TASK PROMPT:
Write the records out again without change. Leave the pictures behind.

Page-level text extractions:
******************************

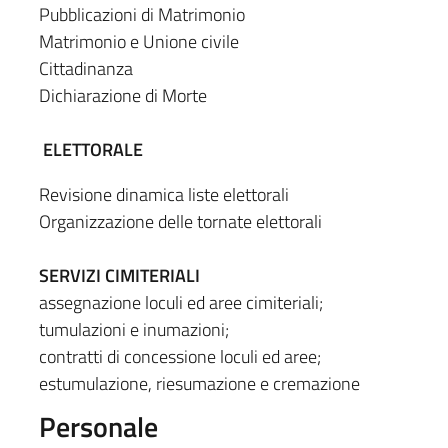
Pubblicazioni di Matrimonio
Matrimonio e Unione civile
Cittadinanza
Dichiarazione di Morte
ELETTORALE
Revisione dinamica liste elettorali
Organizzazione delle tornate elettorali
SERVIZI CIMITERIALI
assegnazione loculi ed aree cimiteriali;
tumulazioni e inumazioni;
contratti di concessione loculi ed aree;
estumulazione, riesumazione e cremazione
Personale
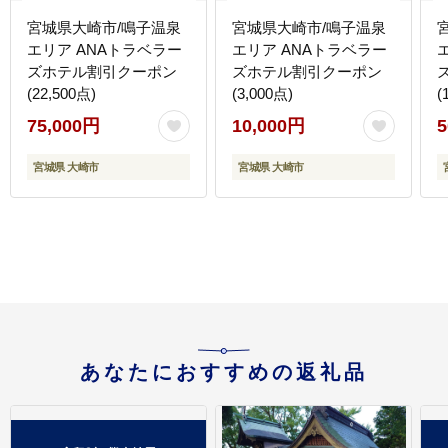
宮城県大崎市/鳴子温泉
宮城県大崎市/鳴子温泉
エリア ANAトラベラー
エリア ANAトラベラー
ズホテル割引クーポン
ズホテル割引クーポン
(22,500点)
(3,000点)
(
75,000円
10,000円
5
宮城県 大崎市
宮城県 大崎市
あなたにおすすめの返礼品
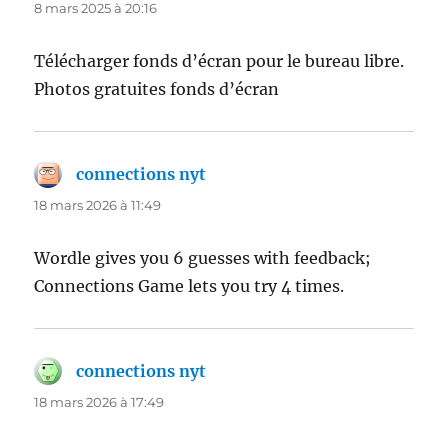
8 mars 2025 à 20:16
Télécharger fonds d’écran pour le bureau libre.
Photos gratuites fonds d’écran
connections nyt
dit :
18 mars 2026 à 11:49
Wordle gives you 6 guesses with feedback;
Connections Game lets you try 4 times.
connections nyt
dit :
18 mars 2026 à 17:49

******************************

EXERCISE SOLUTION:
Pubblicazioni di Matrimonio
Matrimonio e Unione civile
Cittadinanza
Dichiarazione di Morte
ELETTORALE
Revisione dinamica liste elettorali
Organizzazione delle tornate elettorali
SERVIZI CIMITERIALI
assegnazione loculi ed aree cimiteriali;
tumulazioni e inumazioni;
contratti di concessione loculi ed aree;
estumulazione, riesumazione e cremazione
Personale
宮城県大崎市/鳴子温泉
宮城県大崎市/鳴子温泉
エリア ANAトラベラー
エリア ANAトラベラー
ズホテル割引クーポン
ズホテル割引クーポン
(22,500点)
(3,000点)
(
75,000円
10,000円
5
宮城県 大崎市
宮城県 大崎市
あなたにおすすめの返礼品
8 mars 2025 à 20:16
Télécharger fonds d’écran pour le bureau libre.
Photos gratuites fonds d’écran
connections nyt
dit :
18 mars 2026 à 11:49
Wordle gives you 6 guesses with feedback;
Connections Game lets you try 4 times.
connections nyt
dit :
18 mars 2026 à 17:49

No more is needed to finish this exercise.